Currently, the agriculture sector contributes significantly to the greenhouse gas (GHG) emissions in the United States, accounting for nine percent of the nation’s overall GHG emissions. The practices that grain farmers use to produce their crops — managing fertility, tillage practice and crop rotations — influence the overall carbon footprint of U.S. agriculture. By using sustainable practices, farmers could substantially reduce their carbon footprint and become a vital partner to the biofuel industry in its efforts to produce the lowest carbon fuels possible.

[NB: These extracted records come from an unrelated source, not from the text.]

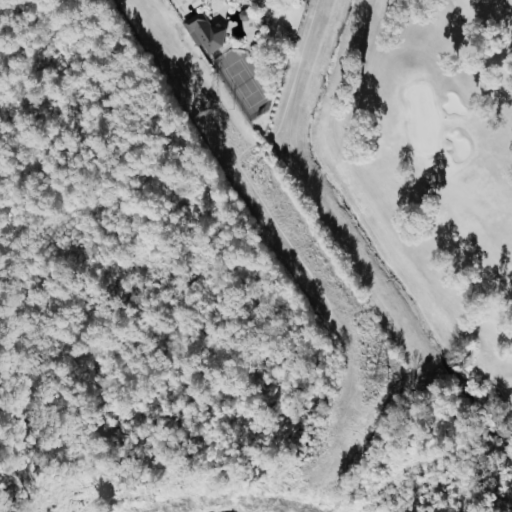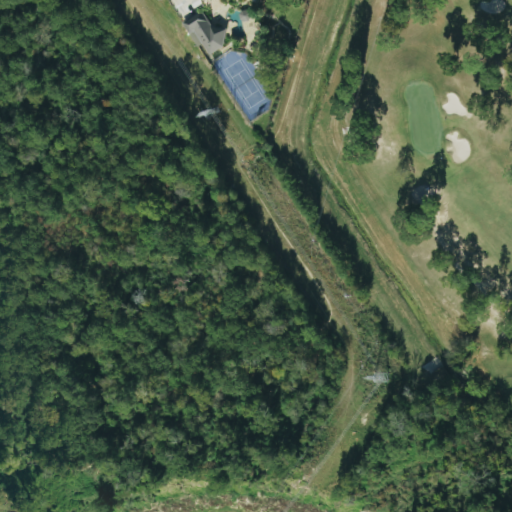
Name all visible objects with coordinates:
building: (183, 2)
building: (208, 34)
road: (287, 93)
power tower: (212, 111)
road: (288, 242)
power tower: (378, 379)
road: (156, 480)
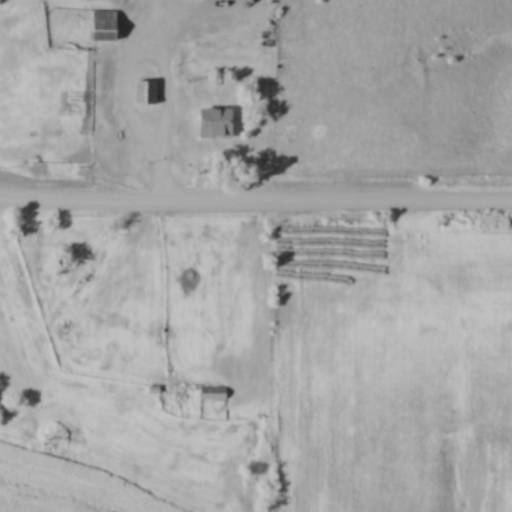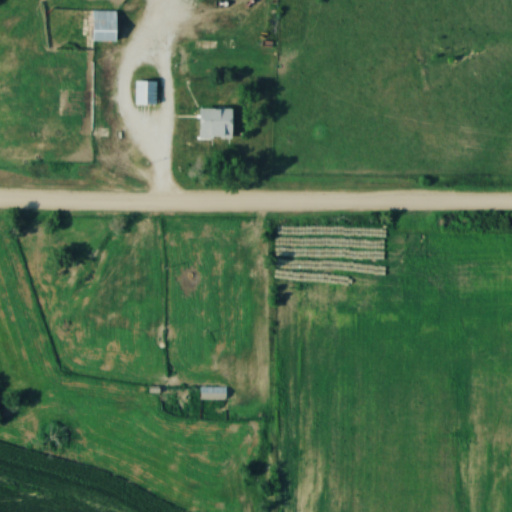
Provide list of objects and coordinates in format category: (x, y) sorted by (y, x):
building: (103, 27)
building: (144, 94)
building: (215, 124)
road: (120, 139)
road: (256, 209)
building: (211, 393)
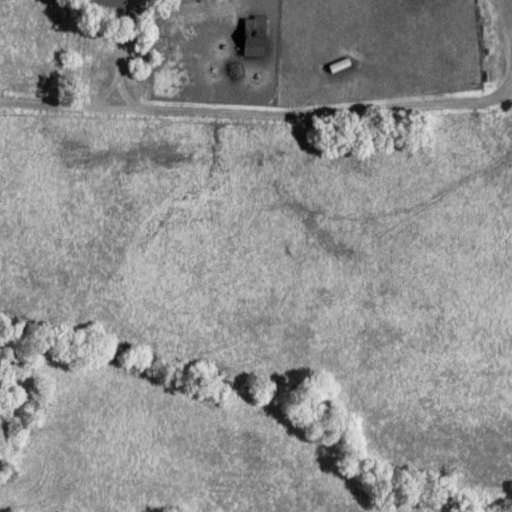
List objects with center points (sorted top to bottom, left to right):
building: (105, 3)
building: (252, 21)
building: (248, 46)
building: (338, 65)
road: (299, 109)
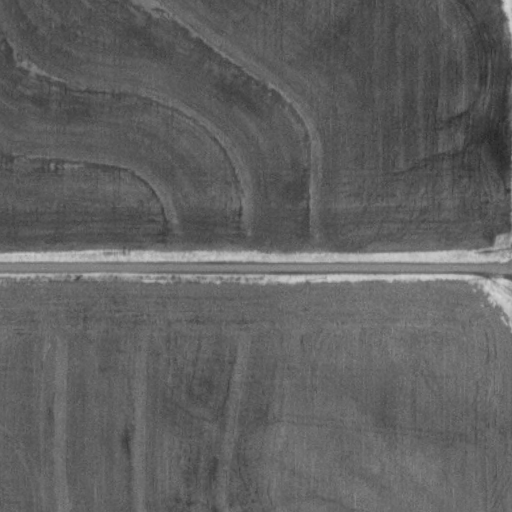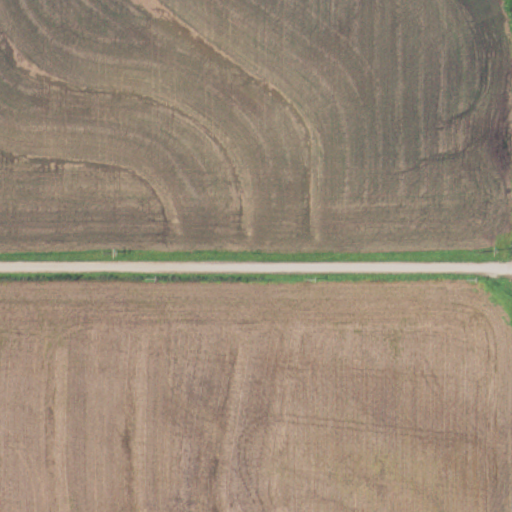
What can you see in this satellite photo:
crop: (254, 122)
road: (255, 268)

“This work is unique since we provide a complete quantification of carbon intensity (CI) for the cradle-to-farm-gate activities by conducting scenario-based analysis for selected farming practices that uses regionalized life cycle inventory data and a spatially explicit soil organic carbon modeling tool.” — Xinyu Liu, postdoctoral appointee
A recent study by researchers in the Energy Systems division at the U.S. Department of Energy’s (DOE) Argonne National Laboratory quantified how much farms might reduce emissions by changing their practices and adopting novel technologies. Xinyu Liu, a postdoctoral appointee, wrote about the pivotal research in Environmental Research Letters, published on July 20. She collaborated with Hoyoung Kwon, principal environmental scientist, and Michael Wang, manager of systems assessments, all of Argonne; and Daniel Northrup, a former contractor to DOE’s Advanced Research Projects Agency-Energy (ARPA-E), now with Benson Hill, a crop improvement company in St. Louis.
“This work is unique since we have quantified how the carbon intensity (CI) of corn feedstock would change with a wide range of farming practices and different farming regions. Besides the GHG emissions from manufacturing and applying farming inputs, we have also considered the impacts from soil organic carbon,” said Liu.
The research focused on the corn belt of Illinois, Indiana, Iowa, Minnesota, Nebraska, Ohio, Michigan, South Dakota and Wisconsin and showed how different farming practices affect feedstock CI. Sustainable farming professionals could implement lower CI practices, such as adopting conservation tillage, reducing nitrogen fertilizer use, and implementing cover crops, to reduce their carbon footprint, which could improve farm efficiency and help the environment.
The Argonne team’s research has historically focused on the CI of biofuels, which is determined via the life-cycle analysis technique to account for the energy/material uses and emissions as feedstock is produced and converted to fuel. The technique is used by California Air Resources Board’s Low Carbon Fuel Standard (LCFS) program to calculate biofuel CI. Farms that reduce biofuel CI can generate LCFS credit, which has monetary value for biofuel producers and potentially for farmers supplying the lower carbon feedstocks. Biofuel producers can improve their overall CI score by rewarding feedstocks with lower CI, thereby further reducing the total CI of biofuels.
Currently, LCFS allows applications from individual biofuel conversion facilities, which resulted in significant investment and innovation in production processes to reduce CI. However, the board scores the CI for feedstocks based on a national average, regardless of the significant field-level variations in CI based on production practice. The Argonne work determines the source of the variation and suggests that a change in farming practice would lead to major emission reductions if implemented broadly.
“We conducted scenario-based CI analysis of corn ethanol, coupled with regionalized inventory data, for various farming practices to manage corn fields and identified key parameters affecting cradle-to-farm-gate GHG emissions,” said Liu. “The results demonstrate large spatial variations in CI for corn, and eventually for ethanol, due to farm input uses and land management practices.”
This work shows the importance of different sustainable farming practices to reduce CIs of feedstocks such as corn, which can eventually benefit biofuels.
“Large CI variations in feedstock can result from different farming practices and chemical uses,” said Liu. “Therefore, a field-level analysis is needed to better inform farmers to increase crop yields with reduced farming inputs, thus resulting in CI reductions.”
This research was supported by ARPA-E.